Anyway, some arguments cast doubt on its generality and predictive power in microbes: 1) even if relatedness drives cooperation, the direction of its effect may depend on the details of the biology of a particular cooperative behaviour 2) interspecies interactions may render relatedness unimportant at driving cooperation within species 3) theoretical work predicts that the population-genetics effects at work in the kin selection framework may be unimportant in microbes owing to strong selection.

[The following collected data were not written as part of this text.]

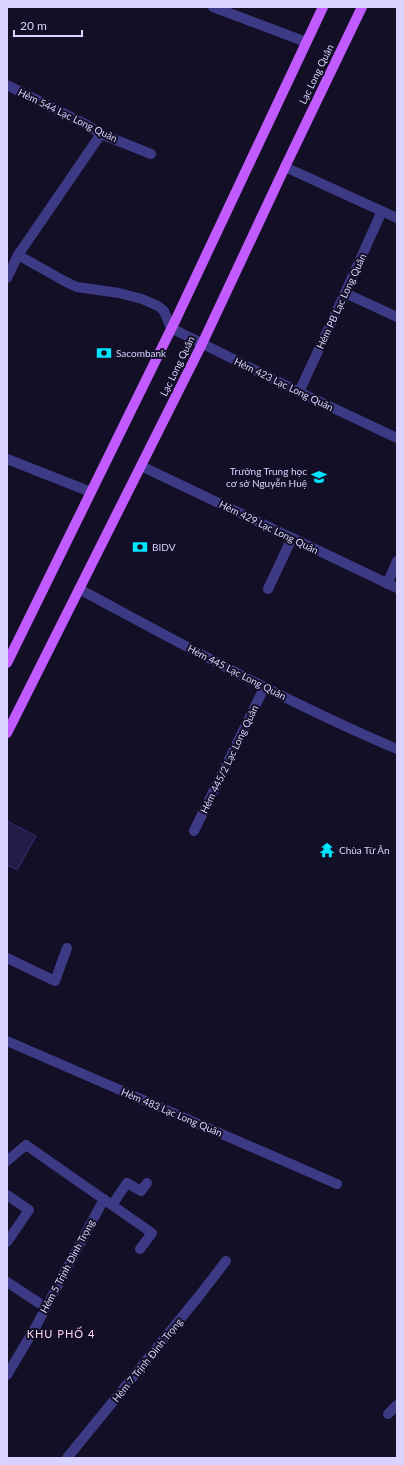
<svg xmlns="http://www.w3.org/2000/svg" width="404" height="1465" font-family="Lato,sans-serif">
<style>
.building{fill:#241b47;stroke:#3b2d73}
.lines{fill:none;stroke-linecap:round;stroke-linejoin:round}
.minor{stroke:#3d3a85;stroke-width:10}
.major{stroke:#c25bff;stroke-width:10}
.labels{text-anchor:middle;stroke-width:4;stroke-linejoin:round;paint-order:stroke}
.street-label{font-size:10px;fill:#d9d4ff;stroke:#130f26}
.poi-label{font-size:10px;fill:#d9d4ff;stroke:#130f26;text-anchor:start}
.neighbourhood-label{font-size:11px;letter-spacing:1px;fill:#ffd6f0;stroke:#130f26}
</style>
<rect width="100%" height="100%" fill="#130f26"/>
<polygon class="building" points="7,821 36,836 17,870 7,865"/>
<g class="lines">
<g class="minor">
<polyline points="213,7 306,42"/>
<polyline points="7,85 87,125 101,134 151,154"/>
<polyline points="285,167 397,218"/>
<polyline points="18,255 66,282 77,287 119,293 142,299 158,306 164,311 171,328 299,392 397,438"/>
<polyline points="7,278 18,255 101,134"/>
<polyline points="345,293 397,317"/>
<polyline points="299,392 345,293 382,211"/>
<polyline points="7,459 91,492"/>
<polyline points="141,466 397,588"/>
<polyline points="387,584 397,561"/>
<path d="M79,589C184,645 288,703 397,749"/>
<polyline points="268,589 292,538"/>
<polyline points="194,831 264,688"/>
<polyline points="7,958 55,981 67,948"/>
<polyline points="7,1041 337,1184"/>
<polyline points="7,1161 26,1145 152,1233 140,1249"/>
<polyline points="7,1195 29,1210 7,1242"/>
<polyline points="112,1205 127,1183 141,1191 147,1183"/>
<polyline points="7,1282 45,1307"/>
<polyline points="7,1375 35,1328 104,1199"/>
<polyline points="388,1414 397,1405"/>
<polyline points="67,1458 199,1296 226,1261"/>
</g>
<g class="major">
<polyline points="7,663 176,319 323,7"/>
<polyline points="7,733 202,344 285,167 362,7"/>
</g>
</g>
<defs>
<g id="bank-bare" transform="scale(1.2)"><path d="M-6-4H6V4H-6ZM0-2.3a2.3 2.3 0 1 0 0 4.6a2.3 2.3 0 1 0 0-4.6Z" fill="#00e5ff" stroke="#130f26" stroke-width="2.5" paint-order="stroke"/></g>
<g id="school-bare" transform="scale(1.2)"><path d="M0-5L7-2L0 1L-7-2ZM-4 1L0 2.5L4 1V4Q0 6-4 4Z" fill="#00e5ff" stroke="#130f26" stroke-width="2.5" paint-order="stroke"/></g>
<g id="temple-bare" transform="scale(1.2)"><path d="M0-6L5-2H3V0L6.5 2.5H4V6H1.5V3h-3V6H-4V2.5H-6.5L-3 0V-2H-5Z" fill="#00e5ff" stroke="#130f26" stroke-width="2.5" paint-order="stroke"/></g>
</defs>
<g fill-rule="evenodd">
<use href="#bank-bare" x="104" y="353"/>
<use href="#school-bare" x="319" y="477"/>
<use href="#bank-bare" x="140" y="547"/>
<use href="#temple-bare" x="327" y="850"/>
</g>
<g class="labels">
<g class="street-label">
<text transform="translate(316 74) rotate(-64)" y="4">Lạc Long Quân</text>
<text transform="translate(68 115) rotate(26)" y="4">Hẻm 544 Lạc Long Quân</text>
<text transform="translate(341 301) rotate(-65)" y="4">Hẻm PB Lạc Long Quân</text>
<text transform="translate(177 366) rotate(-64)" y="4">Lạc Long Quân</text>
<text transform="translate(284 384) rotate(26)" y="4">Hẻm 423 Lạc Long Quân</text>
<text transform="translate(269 527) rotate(26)" y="4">Hẻm 429 Lạc Long Quân</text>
<text transform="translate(237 672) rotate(27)" y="4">Hẻm 445 Lạc Long Quân</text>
<text transform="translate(229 759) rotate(-64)" y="4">Hẻm 445/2 Lạc Long Quân</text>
<text transform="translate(172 1112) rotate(23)" y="4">Hẻm 483 Lạc Long Quân</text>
<text transform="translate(67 1266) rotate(-62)" y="4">Hẻm 5 Trịnh Đình Trọng</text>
<text transform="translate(147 1360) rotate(-51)" y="4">Hẻm 7 Trịnh Đình Trọng</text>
</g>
<g class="poi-label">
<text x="116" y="357">Sacombank</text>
<text x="307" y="475" text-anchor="end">Trường Trung học<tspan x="307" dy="12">cơ sở Nguyễn Huệ</tspan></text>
<text x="152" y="551">BIDV</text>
<text x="339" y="854">Chùa Từ Ân</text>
</g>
<g class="neighbourhood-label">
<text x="61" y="1338">KHU PHỐ 4</text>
</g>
</g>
<rect width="404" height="1465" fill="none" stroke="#d9d4ff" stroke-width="16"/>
<path d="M14 30v6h68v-6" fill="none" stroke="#d9d4ff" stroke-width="2"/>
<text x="20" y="30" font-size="12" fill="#d9d4ff" stroke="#130f26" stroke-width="3" paint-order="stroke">20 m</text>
</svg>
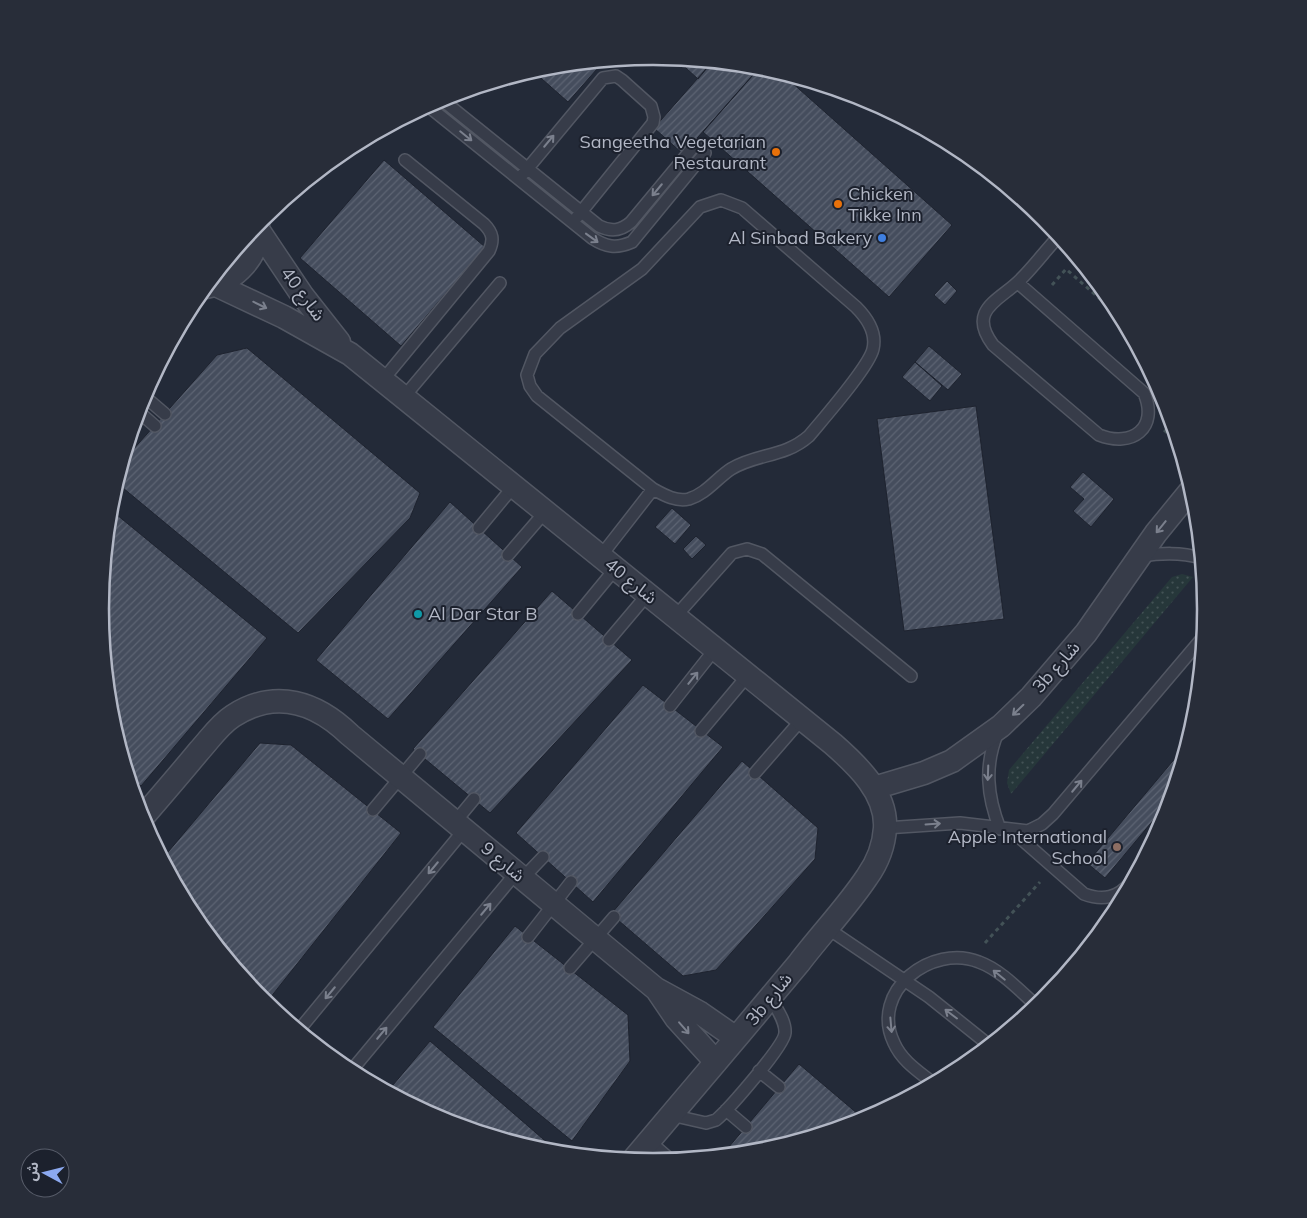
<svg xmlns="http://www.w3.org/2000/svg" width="1307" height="1218" font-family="Mulish,'Noto Sans Arabic',sans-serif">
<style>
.grass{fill:url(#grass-dots)}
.building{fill:url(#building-hatch);stroke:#1e232f}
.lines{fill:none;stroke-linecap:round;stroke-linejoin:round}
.lane-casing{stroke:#525763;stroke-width:14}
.street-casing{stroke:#525763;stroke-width:25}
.path{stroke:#435257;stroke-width:3;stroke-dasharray:4 4;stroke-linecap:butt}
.lane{stroke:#373c49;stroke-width:11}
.street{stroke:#373c49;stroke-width:22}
.oneway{stroke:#7b808d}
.food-dot{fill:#e8710a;stroke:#1c212d;stroke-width:2}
.shop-dot{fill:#3f7fe0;stroke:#1c212d;stroke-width:2}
.culture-dot{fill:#0f9aa8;stroke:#1c212d;stroke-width:2}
.education-dot{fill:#8d6e63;stroke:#1c212d;stroke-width:2}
.labels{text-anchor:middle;stroke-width:4;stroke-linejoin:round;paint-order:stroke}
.poi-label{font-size:18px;fill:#b2b7c5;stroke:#1c212d;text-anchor:end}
.street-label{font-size:18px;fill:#b2b7c5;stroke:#1c212d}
.rim{fill:none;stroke:#b2b7c5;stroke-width:2.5}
</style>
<defs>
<pattern id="grass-dots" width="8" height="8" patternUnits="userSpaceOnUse" patternTransform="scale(1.25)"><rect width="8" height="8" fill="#26373a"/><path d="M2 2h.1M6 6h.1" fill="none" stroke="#435255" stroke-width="1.8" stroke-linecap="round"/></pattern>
<pattern id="building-hatch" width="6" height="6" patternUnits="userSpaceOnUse" patternTransform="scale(1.25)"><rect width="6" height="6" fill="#454d5d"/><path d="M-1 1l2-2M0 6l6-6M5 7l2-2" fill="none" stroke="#5d6473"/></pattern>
</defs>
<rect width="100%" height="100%" fill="#232a38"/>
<path class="grass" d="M 1182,574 L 1193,577 L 1011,794 L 1007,783 L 1009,770 L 1172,577 Z"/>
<path class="building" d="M 675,58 L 712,62 L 698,79 Z
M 604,61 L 568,102 L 533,71 L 546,67 Z
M 712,62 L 760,67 L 683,154 L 654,128 Z
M 760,67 L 781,73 L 952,225 L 889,297 L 703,132 Z
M 384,160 L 485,247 L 401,346 L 300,258 Z
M 947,281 L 957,291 L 945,305 L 934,295 Z
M 929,346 L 962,374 L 948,390 L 915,362 Z
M 247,348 L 420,493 L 410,518 L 298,633 L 117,483 L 123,461 L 217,355 Z
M 915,362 L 942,386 L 930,401 L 902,377 Z
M 976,406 L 1004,619 L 904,631 L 877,419 Z
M 1083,472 L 1114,499 L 1091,527 L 1073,511 L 1084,499 L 1070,487 Z
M 450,502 L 522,567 L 388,719 L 316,660 Z
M 672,508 L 691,525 L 675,544 L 655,527 Z
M 111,510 L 267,638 L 141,786 L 130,777 L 111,717 L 101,609 Z
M 696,536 L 706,545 L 692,559 L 683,549 Z
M 552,591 L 632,660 L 490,813 L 413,749 Z
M 643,685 L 723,747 L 593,902 L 516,833 Z
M 260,743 L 291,745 L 401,833 L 266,1003 L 194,916 L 163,858 Z
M 1188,743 L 1171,799 L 1105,878 L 1087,863 Z
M 742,761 L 818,828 L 815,859 L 716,970 L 683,976 L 611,914 Z
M 515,926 L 628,1015 L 630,1061 L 572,1141 L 433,1027 Z
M 430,1041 L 558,1152 L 545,1151 L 442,1120 L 388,1091 Z
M 799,1064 L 865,1120 L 761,1151 L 735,1154 L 728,1148 Z"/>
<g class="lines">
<g class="lane-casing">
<path id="lane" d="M 428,106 L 592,238 C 606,247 616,249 632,242 L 705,153 L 703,145 L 695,145 L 631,222 C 621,231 611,232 599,226 L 441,99
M 523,174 L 603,78 L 616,76 L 622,80 L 651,106 L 654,117 L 653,123 L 577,217
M 721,200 L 742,208 L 856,307 C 867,318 877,332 873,349 C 869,367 823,419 809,436 C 784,458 757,453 731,469 C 717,478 706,494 689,499 C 676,502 664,495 653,489 L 537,396 L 530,386 L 527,375 L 535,354 L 560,328 L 642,269 L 700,207 Z
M 1018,283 L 1144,393 C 1159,428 1132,448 1099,435 L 993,345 C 966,309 1001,300 1021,279 C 1034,266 1046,250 1059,236
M 382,381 L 489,251 C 494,240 493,233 484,224 L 405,160
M 144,396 L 165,414
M 403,398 L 500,283
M 139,412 L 155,426
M 479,528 L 513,487
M 508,555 L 545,512
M 1141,556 C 1162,553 1181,552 1201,558
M 600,557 L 653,489
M 578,614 L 615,569
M 675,617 L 732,553 L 747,549 L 762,554 L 911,676
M 609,640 L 647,595
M 670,706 L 715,649
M 701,731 L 748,675
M 998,732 C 984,765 987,796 1000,829
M 755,773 L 802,719
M 373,810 L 420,754
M 455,822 L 474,799
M 885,828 L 960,823 L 1028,831 L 1042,824 L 1053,814 L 1204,636
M 1012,831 L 1084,894 C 1103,901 1118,898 1131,882
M 523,878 L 543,857
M 827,928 L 929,997 L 989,1045
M 528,937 L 571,882
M 570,968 L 614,917
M 299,1030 L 464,830
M 351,1071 L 516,873
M 759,1071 L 779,1087
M 933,1083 C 918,1071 902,1061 894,1043 C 869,991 932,943 979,962 C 1001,970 1020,991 1037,1006
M 726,1110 L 746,1127
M 671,1115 L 706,1123 L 716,1120 C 729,1109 784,1046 785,1033 C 786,1021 776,1008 770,997
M 649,1141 L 671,1160"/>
</g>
<g class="street-casing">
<path id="street" d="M 259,231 L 302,295 L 339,342
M 216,285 L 284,317 L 350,354 L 833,744 C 857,765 887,793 885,828 C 884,845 877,863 867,877 C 847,907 821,934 799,963 C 744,1029 689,1094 633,1160
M 206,287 C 236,281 261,255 258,224
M 874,788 L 924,773 L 952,761 L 1001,726 L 1031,697 L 1086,633 L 1156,533 L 1192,489
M 142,818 C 161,796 180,774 199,751 C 210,739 219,725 233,716 C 276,688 317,703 350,735 L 656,989 L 700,1013 L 736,1038
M 657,990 L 676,1018 L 716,1062"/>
</g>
<path class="path" d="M 1052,285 L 1066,269 L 1117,314 L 1119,312
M 1164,430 L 1177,441
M 985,943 L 1040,882"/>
<use href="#lane" class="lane"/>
<use href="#street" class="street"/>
</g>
<defs><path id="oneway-shaft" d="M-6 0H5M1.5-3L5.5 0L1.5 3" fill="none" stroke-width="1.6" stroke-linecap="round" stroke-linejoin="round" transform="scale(1.25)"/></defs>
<g class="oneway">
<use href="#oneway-shaft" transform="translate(466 136) rotate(39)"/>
<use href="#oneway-shaft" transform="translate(549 141) rotate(-50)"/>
<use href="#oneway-shaft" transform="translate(657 190) rotate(130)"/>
<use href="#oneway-shaft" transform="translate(592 238) rotate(36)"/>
<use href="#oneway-shaft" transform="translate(260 305) rotate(26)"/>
<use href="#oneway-shaft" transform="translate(1161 527) rotate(129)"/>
<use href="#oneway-shaft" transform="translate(693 678) rotate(-51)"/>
<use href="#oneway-shaft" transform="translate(1018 710) rotate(136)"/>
<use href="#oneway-shaft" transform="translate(988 773) rotate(92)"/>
<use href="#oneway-shaft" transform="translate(1077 786) rotate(-50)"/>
<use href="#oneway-shaft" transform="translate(933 824) rotate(-4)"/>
<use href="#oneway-shaft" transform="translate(433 868) rotate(130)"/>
<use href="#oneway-shaft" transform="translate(486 909) rotate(-50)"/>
<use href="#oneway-shaft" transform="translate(999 975) rotate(-141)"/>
<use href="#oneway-shaft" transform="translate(330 993) rotate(130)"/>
<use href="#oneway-shaft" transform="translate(951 1014) rotate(-143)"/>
<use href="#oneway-shaft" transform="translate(891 1025) rotate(85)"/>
<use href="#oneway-shaft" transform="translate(684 1028) rotate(49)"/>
<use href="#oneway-shaft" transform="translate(382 1033) rotate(-50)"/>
</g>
<g class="food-dot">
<circle cx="776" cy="152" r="5"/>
<circle cx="838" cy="204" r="5"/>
</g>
<circle class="shop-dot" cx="882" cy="238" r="5"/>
<circle class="culture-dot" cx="418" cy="614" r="5"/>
<circle class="education-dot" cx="1117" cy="847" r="5"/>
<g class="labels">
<g class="poi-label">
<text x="766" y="148">Sangeetha Vegetarian<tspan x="766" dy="21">Restaurant</tspan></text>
<text x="848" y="200" text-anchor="start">Chicken<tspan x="848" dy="21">Tikke Inn</tspan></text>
<text x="872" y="244">Al Sinbad Bakery</text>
<text x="428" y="620" text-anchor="start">Al Dar Star B</text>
<text x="1107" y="843">Apple International<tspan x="1107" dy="21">School</tspan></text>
</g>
<g class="street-label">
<text transform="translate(303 294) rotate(54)" y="6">شارع 40</text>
<text transform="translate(631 581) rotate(39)" y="6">شارع 40</text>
<text transform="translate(1056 667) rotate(-49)" y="6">3b شارع</text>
<text transform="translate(503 862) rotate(40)" y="6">شارع 9</text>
<text transform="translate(769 999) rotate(-51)" y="6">3b شارع</text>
</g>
</g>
<path d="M0 0H1307V1218H0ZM109 609a544 544 0 1 1 1088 0a544 544 0 1 1-1088 0Z" fill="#282d39" fill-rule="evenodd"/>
<path class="rim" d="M109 609a544 544 0 1 1 1088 0a544 544 0 1 1-1088 0Z"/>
<g transform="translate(45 1173) rotate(277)"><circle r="24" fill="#1c212d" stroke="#585d6a"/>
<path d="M0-4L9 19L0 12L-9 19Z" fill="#8ca9f0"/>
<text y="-8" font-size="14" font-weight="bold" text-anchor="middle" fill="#b2b7c5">ش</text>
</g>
</svg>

To test the role of relatedness in the evolution of cooperation, Simonet and McNally have performed a phylogenetic comparative analysis across the full diversity of the human gut microbiota, encompassing 37 genera, to assess whether relatedness can predict the phylogenetic distribution of six different forms of microbial cooperation (siderophores, biofilm, antibiotic degradation, secretome, secretion systems, quorum sensing).
Using the host whole-gut population, relatedness does hold predictive power of the gut-microbe cooperative gene content across the full diversity of the human gut microbiota — that is, over a wide range of species ecology and life-history details. In fact, in this scenario, various ecological factors ultimately drive cooperation indirectly via their effects on relatedness.
This could pave the way to Hamiltonian medicine — the manipulation of relatedness in human microbes — as it may offer opportunities to steer microbial cooperation in ways to enhance human health.